#### EXERCISE:
Copy out everything from the line containing "انطلق في رحلة" down to the line containing "للصحة والرفاهية العامة، مع اختبار", swapping "شاملة" for "متكاملة" and changing nothing else.

▶

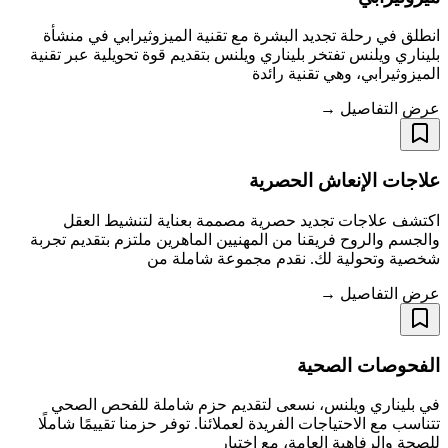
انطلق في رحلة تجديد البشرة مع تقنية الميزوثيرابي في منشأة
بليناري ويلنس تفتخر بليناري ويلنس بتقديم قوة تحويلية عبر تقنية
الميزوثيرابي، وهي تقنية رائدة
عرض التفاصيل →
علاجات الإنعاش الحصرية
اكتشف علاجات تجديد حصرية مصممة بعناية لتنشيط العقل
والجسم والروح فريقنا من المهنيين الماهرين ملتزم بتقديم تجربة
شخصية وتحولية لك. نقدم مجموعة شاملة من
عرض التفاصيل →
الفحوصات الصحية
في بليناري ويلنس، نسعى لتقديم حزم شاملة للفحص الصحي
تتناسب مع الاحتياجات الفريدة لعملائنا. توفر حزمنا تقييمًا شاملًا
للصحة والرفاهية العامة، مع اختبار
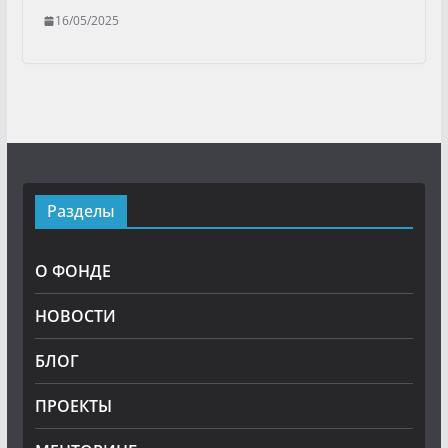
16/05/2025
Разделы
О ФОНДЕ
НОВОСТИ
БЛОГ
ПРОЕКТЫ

◀
▶

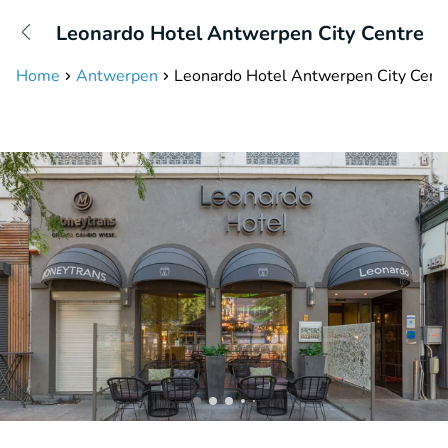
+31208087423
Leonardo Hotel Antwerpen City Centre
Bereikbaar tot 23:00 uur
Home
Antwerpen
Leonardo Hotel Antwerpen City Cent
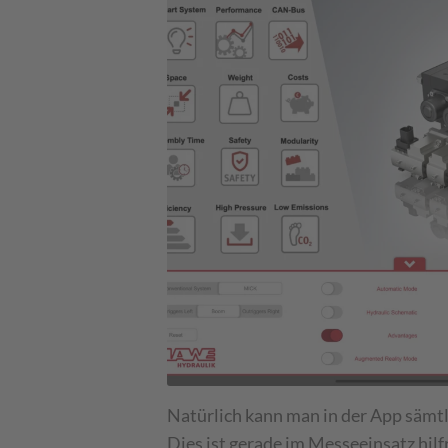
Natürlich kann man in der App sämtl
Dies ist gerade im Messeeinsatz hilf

◀
▶

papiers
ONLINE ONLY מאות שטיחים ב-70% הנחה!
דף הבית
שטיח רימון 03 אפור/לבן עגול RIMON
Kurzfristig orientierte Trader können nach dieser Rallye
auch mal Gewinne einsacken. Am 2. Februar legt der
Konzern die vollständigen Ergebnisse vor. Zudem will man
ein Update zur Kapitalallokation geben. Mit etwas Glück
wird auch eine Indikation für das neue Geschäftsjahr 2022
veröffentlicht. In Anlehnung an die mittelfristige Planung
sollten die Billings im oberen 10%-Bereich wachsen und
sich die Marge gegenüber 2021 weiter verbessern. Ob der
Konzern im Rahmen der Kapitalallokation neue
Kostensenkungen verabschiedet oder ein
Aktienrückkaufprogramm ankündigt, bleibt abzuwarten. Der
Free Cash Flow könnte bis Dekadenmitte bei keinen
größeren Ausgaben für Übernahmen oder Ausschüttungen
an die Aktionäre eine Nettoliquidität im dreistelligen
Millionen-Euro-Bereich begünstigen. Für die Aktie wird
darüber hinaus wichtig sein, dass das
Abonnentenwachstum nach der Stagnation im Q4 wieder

◀

#### SOLUTION:
انطلق في رحلة تجديد البشرة مع تقنية الميزوثيرابي في منشأة
بليناري ويلنس تفتخر بليناري ويلنس بتقديم قوة تحويلية عبر تقنية
الميزوثيرابي، وهي تقنية رائدة
عرض التفاصيل →
علاجات الإنعاش الحصرية
اكتشف علاجات تجديد حصرية مصممة بعناية لتنشيط العقل
والجسم والروح فريقنا من المهنيين الماهرين ملتزم بتقديم تجربة
شخصية وتحولية لك. نقدم مجموعة متكاملة من
عرض التفاصيل →
الفحوصات الصحية
في بليناري ويلنس، نسعى لتقديم حزم متكاملة للفحص الصحي
تتناسب مع الاحتياجات الفريدة لعملائنا. توفر حزمنا تقييمًا شاملًا
للصحة والرفاهية العامة، مع اختبار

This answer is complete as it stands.